Harrison, 64, who said she only watches Newsmax, FOX News and One America News Network, voiced strong doubts 81 million people would have voted for a candidate as ideologically unappealing as Biden, who she said “presented himself as somewhat old and half senile” during debates. “He’s not a strong person and a strong candidate,” she said.
Looming questions about the election’s integrity plagued Harrison. She questioned whether bad actors voted on behalf of dead people and alleged absentee ballots could have fallen into nefarious hands. The Talbot County resident supports strong voter ID laws and said allowing voters to mail their ballots “leaves more opportunity for corruption.”
Not all Republicans agree
Cheverly resident Sabino Epiceno’s poll answers contradicted the majority of the 507 fellow Republicans who responded to the poll. The 39-year-old Navy veteran believes Biden fairly won; he has confidence in upcoming state election results; and he called the events of Jan. 6 an insurrection.
A minority of Republicans, 26%, thought Biden won fair and square.
Epiceno said he’s not “into the tribalism” and in his opinion, the polarized left and right “are all people hear about.”
“There are far more people who are right down the middle,” he said.
Epiceno said the stakes in this year’s state and local political contests “being conducted in a free and fair manner are paramount to people trusting our elections.”
Abortion and gun control aren’t litmus issues for most Maryland voters
Confidence in the system at stake
Lingering election suspicions, like Harrison’s, baffle national and international democracy advocates who understand the 2020 election was declared “the most secure in American history” by Trump administration officials.
Emma Steiner, a disinformation analyst for Common Cause, a nonpartisan national elections watchdog, said her confidence in the last election also comes from knowing the multiple security measures and checks on the vote counting process.
Election disinformation can negatively impact voter turnout in future elections, she said.
“It also affects people’s confidence in the results if they believe these false claims about the voting and counting process,” Steiner said, “Which then can translate into real world physical violence or intimidation, as we saw on January 6.”
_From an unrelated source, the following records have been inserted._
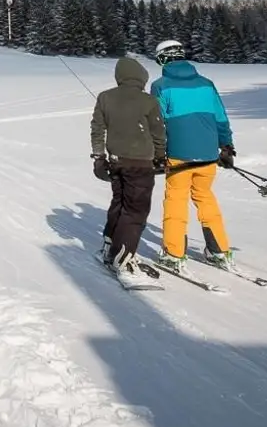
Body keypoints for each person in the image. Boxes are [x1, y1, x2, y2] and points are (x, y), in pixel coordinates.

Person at [150, 40, 237, 273]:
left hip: (179, 156)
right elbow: (220, 117)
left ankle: (173, 254)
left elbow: (157, 124)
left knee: (176, 201)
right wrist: (226, 146)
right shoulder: (207, 84)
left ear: (163, 59)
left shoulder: (160, 86)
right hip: (208, 154)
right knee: (205, 198)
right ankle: (219, 251)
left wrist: (157, 154)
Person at [89, 56, 167, 281]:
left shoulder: (105, 97)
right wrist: (161, 157)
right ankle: (123, 258)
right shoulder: (149, 100)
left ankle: (110, 245)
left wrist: (98, 158)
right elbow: (158, 132)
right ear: (142, 77)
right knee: (135, 211)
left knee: (120, 203)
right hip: (140, 164)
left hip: (115, 162)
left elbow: (97, 129)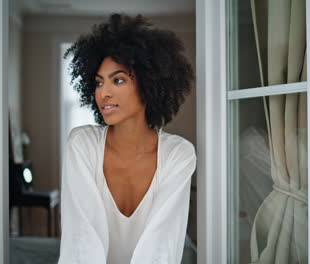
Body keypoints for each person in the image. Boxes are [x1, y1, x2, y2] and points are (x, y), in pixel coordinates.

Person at [57, 13, 197, 264]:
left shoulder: (178, 154)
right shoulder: (83, 145)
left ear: (148, 84)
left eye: (118, 80)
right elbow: (81, 239)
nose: (104, 93)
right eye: (99, 83)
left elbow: (161, 246)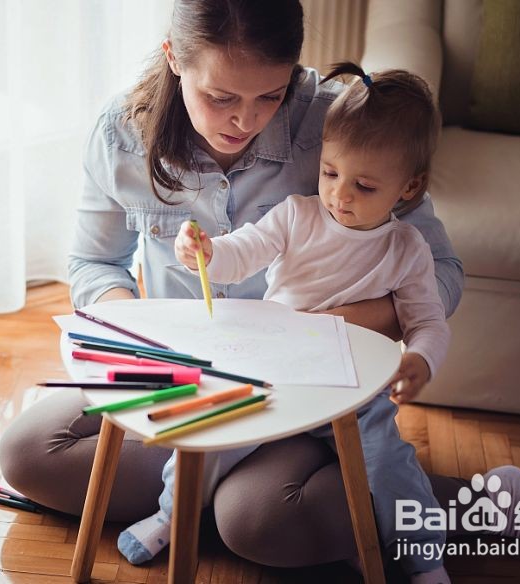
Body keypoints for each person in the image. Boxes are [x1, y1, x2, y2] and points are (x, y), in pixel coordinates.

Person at [0, 0, 520, 574]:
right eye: (220, 96)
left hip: (304, 393)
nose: (245, 120)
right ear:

International democracy and election observer Laura Thornton has been thinking deeply about how to dissolve the ideological tensions between America’s two political parties.
Thornton serves as director and senior fellow at the Alliance for Securing Democracy of the German Marshall Fund, a nonpartisan organization which works to protect and deter interference within the world’s democracies.
She challenged democracy advocates to dig for the root causes behind one side viewing the other as an “existential threat.”
“Why is it absolutely, fundamentally, a critical issue for this person that Biden not be the president?” she asked.
Republicans and Democrats aren’t making these decisions based on facts, Thornton said, but rather based on “a belief that my tribe has to win.” While facts matter and public records should be made straight, she said, appealing to people’s hearts may be the key, “because it isn’t about the truth.”
A majority of those surveyed in both parties reported they were at least “somewhat confident” that this year’s state and local elections would be fairly and accurately conducted. More Democrats, 65%, feel “very confident” in Maryland’s election processes than Republicans; however, 21% of Republicans said they were “very confident” and 36% are “somewhat confident.”
When asked if he had concerns about the fairness and accuracy of the upcoming elections Jones, the Calvert County Republican, said: “I don’t have any reason to believe that it wouldn’t be. We haven’t had any problems in Maryland.”